I've only just found out about this - it's an Espresso Book Machine (there's more about it here), and it might soon be replacing a bookshop near you (assuming there are any left). It's a beguiling idea, with the potential to deliver any book you fancy into your hands, printed and bound, in a matter of minutes and at very little cost. It might even mean that authors see a bit more money, but you wouldn't want to count on that. On the other hand, it's surely a move too far along the road already set out by the internet - the availability from somewhere in the wired world, via a few keystrokes, of virtually any book you're likely to want (usually at way below bookshop price). The adventurous realm of epic book searches and serendipitous finds on the shelves of real bookshops is dwindling all the time, as even charity shops become increasingly market-savvy - again largely thanks to the internet. No doubt bookshops will always survive in some form (if only selling second-hand POD book from Espresso machines), but there will surely be even fewer of them. Will most of our future book buying be via a glorified photocopier, with booksellers reduced to the role of baristas? It's not a very cheering thought.


  1. I have been collecting rare and vintage books for the last five years with every intention of opening a secondhand bookshop, either this year or next. I have well over 12,000 books in storage at the moment, with more being added every time I visit a charity shop or a garage sale. I want to make it just the type of shop you seem to enjoy: old-fashioned, not too organized, with interesting out of print volumes tucked away in the corners.
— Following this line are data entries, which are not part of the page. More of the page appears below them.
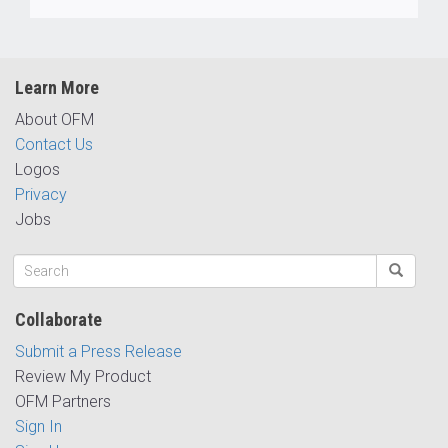
Learn More
About OFM
Contact Us
Logos
Privacy
Jobs
Collaborate
Submit a Press Release
Review My Product
OFM Partners
Sign In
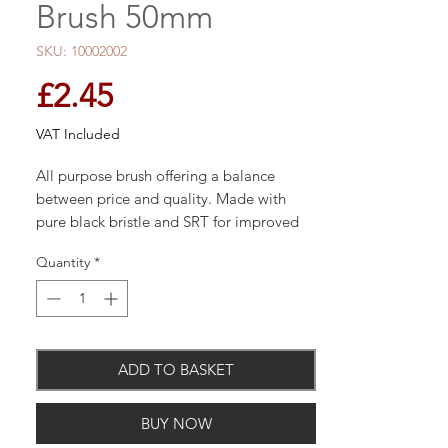
Brush 50mm
SKU: 10002002
Price
£2.45
VAT Included
All purpose brush offering a balance
between price and quality. Made with
pure black bristle and SRT for improved
performance, on an American maroon
Quantity
*
handle.Stainless steel ferrule.
ADD TO BASKET
BUY NOW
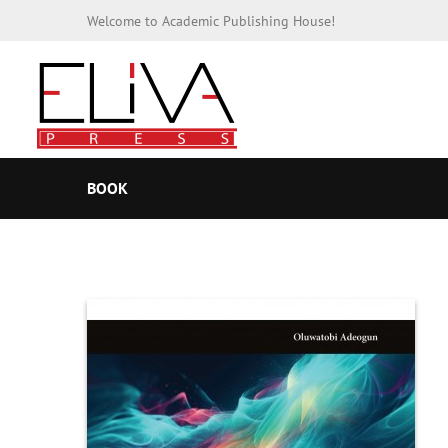
Welcome to Academic Publishing House!
BOOK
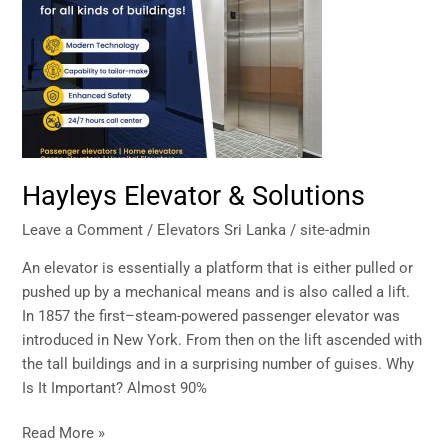
&
Solutions
Hayleys Elevator & Solutions
Leave a Comment
/
Elevators Sri Lanka
/
site-admin
An elevator is essentially a platform that is either pulled or
pushed up by a mechanical means and is also called a lift.
In 1857 the first–steam-powered passenger elevator was
introduced in New York. From then on the lift ascended with
the tall buildings and in a surprising number of guises. Why
Is It Important? Almost 90%
Read More »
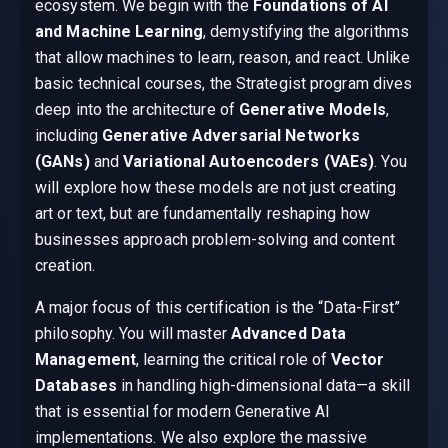
ecosystem. We begin with the
Foundations of AI
and Machine Learning
, demystifying the algorithms
that allow machines to learn, reason, and react. Unlike
basic technical courses, the Strategist program dives
deep into the architecture of
Generative Models
,
including
Generative Adversarial Networks
(GANs)
and
Variational Autoencoders (VAEs)
. You
will explore how these models are not just creating
art or text, but are fundamentally reshaping how
businesses approach problem-solving and content
creation.
A major focus of this certification is the “Data-First”
philosophy. You will master
Advanced Data
Management
, learning the critical role of
Vector
Databases
in handling high-dimensional data—a skill
that is essential for modern Generative AI
implementations. We also explore the massive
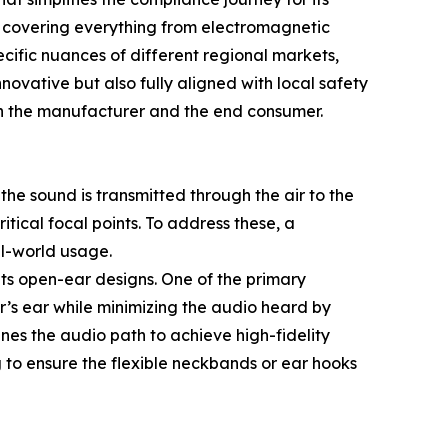
s, covering everything from electromagnetic
ecific nuances of different regional markets,
ovative but also fully aligned with local safety
en the manufacturer and the end consumer.
the sound is transmitted through the air to the
tical focal points. To address these, a
al-world usage.
f its open-ear designs. One of the primary
er’s ear while minimizing the audio heard by
nes the audio path to achieve high-fidelity
 to ensure the flexible neckbands or ear hooks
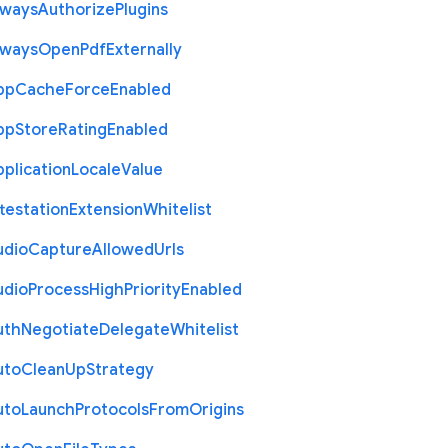
lways
Authorize
Plugins
lways
Open
Pdf
Externally
pp
Cache
Force
Enabled
pp
Store
Rating
Enabled
plication
Locale
Value
testation
Extension
Whitelist
udio
Capture
Allowed
Urls
udio
Process
High
Priority
Enabled
uth
Negotiate
Delegate
Whitelist
uto
Clean
Up
Strategy
uto
Launch
Protocols
From
Origins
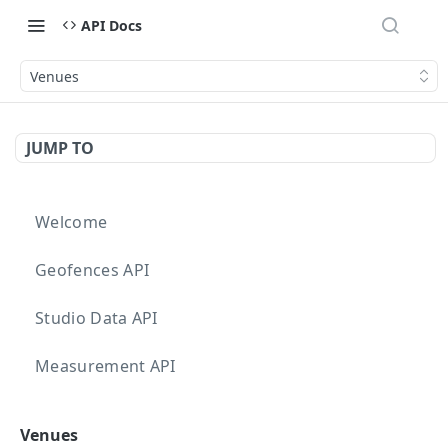
API Docs
Venues
JUMP TO
Welcome
Geofences API
Studio Data API
Measurement API
Targeting API
Venues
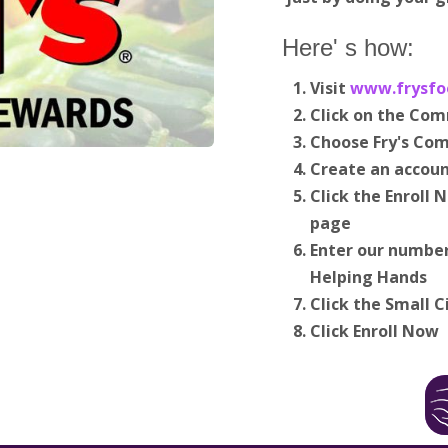
Here' s how:
Visit
www.frysfo
Click on the Co
Choose Fry's Co
Create an accoun
Click the Enroll
page
Enter our number
Helping Hands
Click the Small C
Click Enroll Now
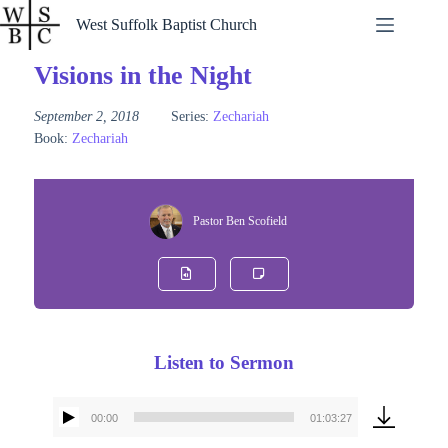
Skip
West Suffolk Baptist Church
to
content
Visions in the Night
September 2, 2018
Series:
Zechariah
Book:
Zechariah
Pastor Ben Scofield
Listen to Sermon
00:00
01:03:27
Audio
Player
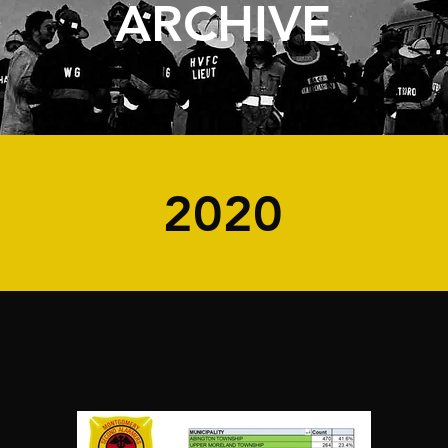
ARCHIVE
2020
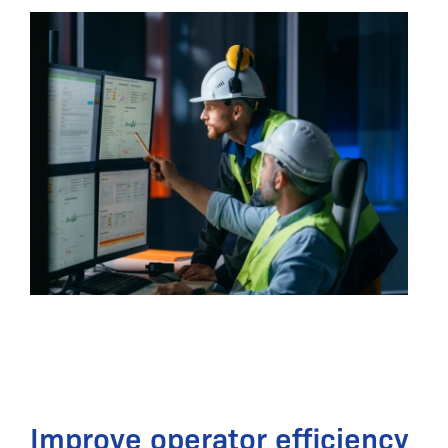
Improve operator efficiency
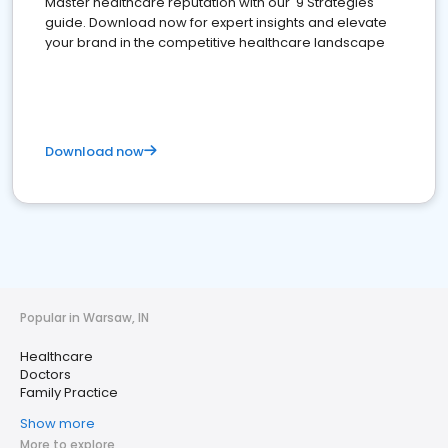
Master healthcare reputation with our '9 Strategies'
guide. Download now for expert insights and elevate
your brand in the competitive healthcare landscape
Download now
Popular in Warsaw, IN
Healthcare
Doctors
Family Practice
Show more
More to explore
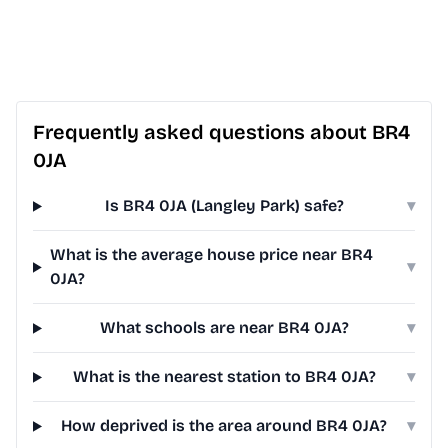
Frequently asked questions about BR4
0JA
Is BR4 0JA (Langley Park) safe?
▾
What is the average house price near BR4
▾
0JA?
What schools are near BR4 0JA?
▾
What is the nearest station to BR4 0JA?
▾
How deprived is the area around BR4 0JA?
▾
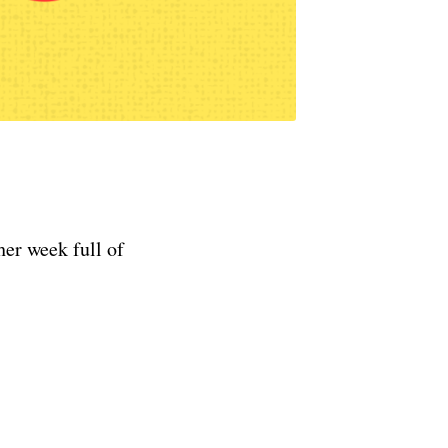
er week full of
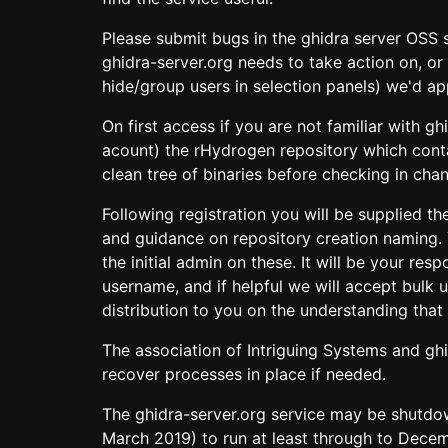
Please submit bugs in the ghidra server OSS s
ghidra-server.org needs to take action on, or 
hide/group users in selection panels) we'd app
On first access if you are not familiar with 
acount) the rHydrogen repository which contai
clean tree of binaries before checking in cha
Following registration you will be supplied 
and guidance on repository creation naming.
the initial admin on these. It will be your re
username, and if helpful we will accept bulk
distribution to you on the understanding that 
The association of Intriguing Systems and ghi
recover processes in place if needed.
The ghidra-server.org service may be shutdow
March 2019) to run at least through to Decem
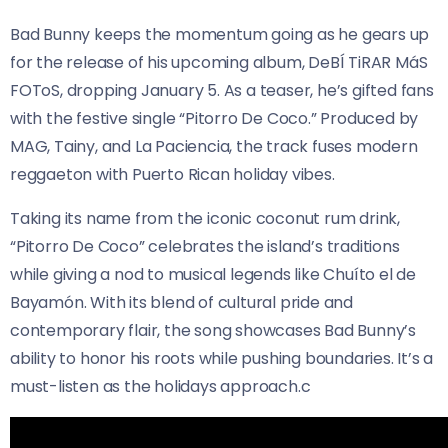
Bad Bunny keeps the momentum going as he gears up
for the release of his upcoming album, DeBÍ TiRAR MáS
FOToS, dropping January 5. As a teaser, he’s gifted fans
with the festive single “Pitorro De Coco.” Produced by
MAG, Tainy, and La Paciencia, the track fuses modern
reggaeton with Puerto Rican holiday vibes.
Taking its name from the iconic coconut rum drink,
“Pitorro De Coco” celebrates the island’s traditions
while giving a nod to musical legends like Chuíto el de
Bayamón. With its blend of cultural pride and
contemporary flair, the song showcases Bad Bunny’s
ability to honor his roots while pushing boundaries. It’s a
must-listen as the holidays approach.c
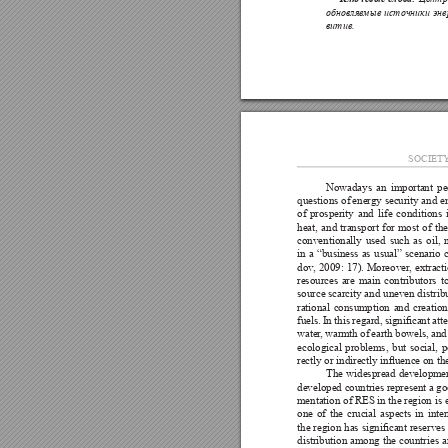
обновляе
мые 
источники 
эне
витие.
SOCIET
Nowadays 
an 
important 
pe
questions of 
energy security 
and e
of 
prosperity 
and 
life 
conditions 
heat, 
and 
transport 
for 
most 
of 
the
conventionally 
used 
such 
as 
oil, 
in 
a 
“business 
as 
usual” 
scenario 
dov
, 
2009: 
17). 
Moreover
, 
extracti
resources 
are 
main 
contributors 
t
source scarcity and 
uneven distrib
rational 
consumption 
and 
creation
fuels. 
In 
this 
regard, 
signicant 
att
water
, 
warmth 
of 
earth 
bowels, 
and
ecological 
problems, 
but 
social, 
p
rectly or indirectly inuence on t
The 
widespread 
developmen
developed countries 
represent 
a go
mentation of RES in 
the region is 
one 
of 
the 
crucial 
aspects 
in 
inte
the 
region 
has 
signicant 
reserves 
distribution 
among 
the 
countries 
a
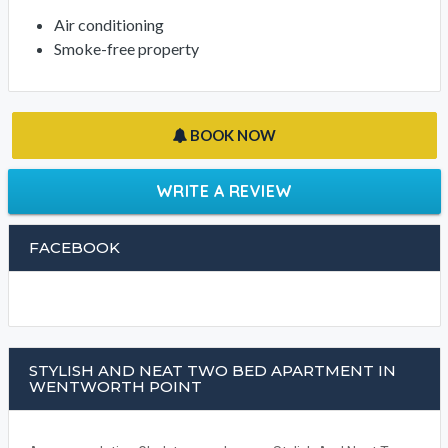
Air conditioning
Smoke-free property
BOOK NOW
WRITE A REVIEW
FACEBOOK
STYLISH AND NEAT TWO BED APARTMENT IN
WENTWORTH POINT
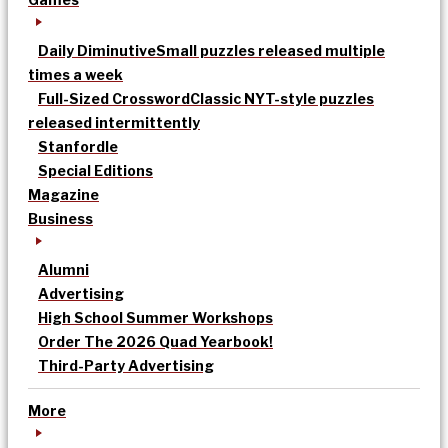
Daily Diminutive
Small puzzles released multiple
times a week
Full-Sized Crossword
Classic NYT-style puzzles
released intermittently
Stanfordle
Special Editions
Magazine
Business
Alumni
Advertising
High School Summer Workshops
Order The 2026 Quad Yearbook!
Third-Party Advertising
More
    These machines don't bother me too much. I even have a Kindle. I mostly read magazines and newspapers on it, but I do buy an occasional book. I have high hopes for the Harry Potter generation. I think they will buy in all formats: instant printouts and kindle versions for some titles and texts, and good old-fashioned books for creating a library. And there will always be the bibliomaniacs like me, who can't pass a bookshop without buying something, even though I have stacks of unread books next to the chair...

  2. Looks like it was manufactured in the under the third railway arch at the back of Kings Cross premises of Messrs Heath Robinson & co.
    Ask it to knock out a complete Waverley novels set and a hand waving a white flag appears.
    Already tried a couple of printed on demand books, took three weeks and came from Italy.
    The German Government has started digitizing every piece of paper it and the Lander have, all official documentation and the contents of museums, libraries and repositories. The intention is to store the data in a form which can be read by EBook readers.
    A sort of new millenium book Kindleing.

  3. Look on the bright side: baristas are generally better looking than booksellers - and probably more entertaining, as most are out of work actors.

  4. it is a great article for book reader.machines are great but read directly from a book is more comfortable and pleasure to read.

  5. Great delivery. Great arguments. Keep up the good work.